Come è nata l’idea di reinterpretare “Stay On These Roads” degli A-ha per il vostro nuovo singolo?
Abbiamo notato come molti artisti famosi si sono cimentati in brani di altri. Abbiamo pensato che cimentarsi in qualcosa scritto da altri reinterpretandolo a modo nostro, potesse esse una bella sfida da affrontare, per cui abbiamo prodotto questo brano ed altri che seguiranno, perché dalla sperimentazione di uno ci siamo appassionati e divertiti moltissimo! La scelta di questo brano degli A-HA nasce dal fatto che ci è sempre piaciuto moltissimo e che fosse un brano per cui valesse la pena affrontare questa sfida.
Qual è stato il processo creativo dietro questa versione completamente elettronica del brano?
Abbiamo portato all’estremo un processo creativo che avevamo già iniziato nel nostro terzo album “Into the badlands” in cui strumenti acustici si mescolavano bene con strumenti elettronici, ed ecco che l’elettronica ha preso il sopravvento!
Il videoclip di “Stay On These Roads” rende omaggio all’eredità del papà di Tiziana. Come è nata l’idea di integrare questo tema tecnologico nel video?
Il bravo videomaker Simone Serafini, ci ha chiesto cosa piacesse a papà, per meglio dedicargli il brano; papà ha progettato e amato le sue antenne e questi mezzi in grado di connettere il mondo con la radio, ed ecco il tema che era doveroso affrontare. Poi Simone ha fuso magicamente questo tema, che per sua natura poteva essere freddo, con scene di natura, da lì riteniamo che sia scaturita una particolare magia, tutt’altro che scontata.
Come descrivereste il sound raffinato e magico che Antonio Aronne ha prodotto per questa canzone?
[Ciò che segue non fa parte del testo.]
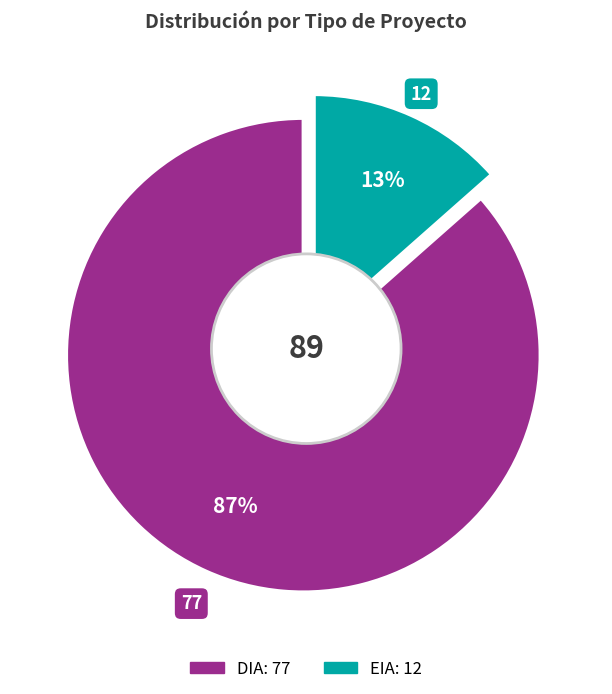

Approximately how many times larger is the value at DIA compared to EIA?

6.4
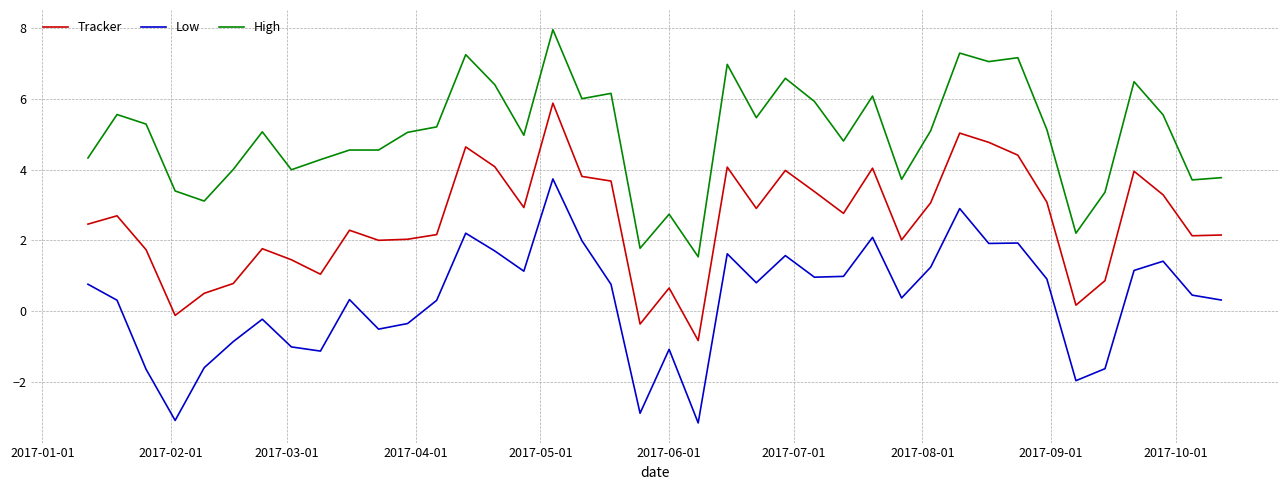

Which series has the largest total across all categories?

High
Lo descriviamo come l’ottima esposizione che Antonio ha saputo dare alle nostre interpretazioni e creazioni, ha valorizzato ciò che avevamo nella testa e soprattutto nel cuore di quel periodo.
Qual è il messaggio principale che desiderate trasmettere con questa reinterpretazione di un classico così amato degli anni ’80?
Che gli anni ’80 sono, almeno per noi, intramontabili! Tanti artisti e brani da seguire e amare per creare canzoni di un contesto sociale molto diverso, in cui sembra che l’individualità abbia preso il sopravvento a valle del periodo covid.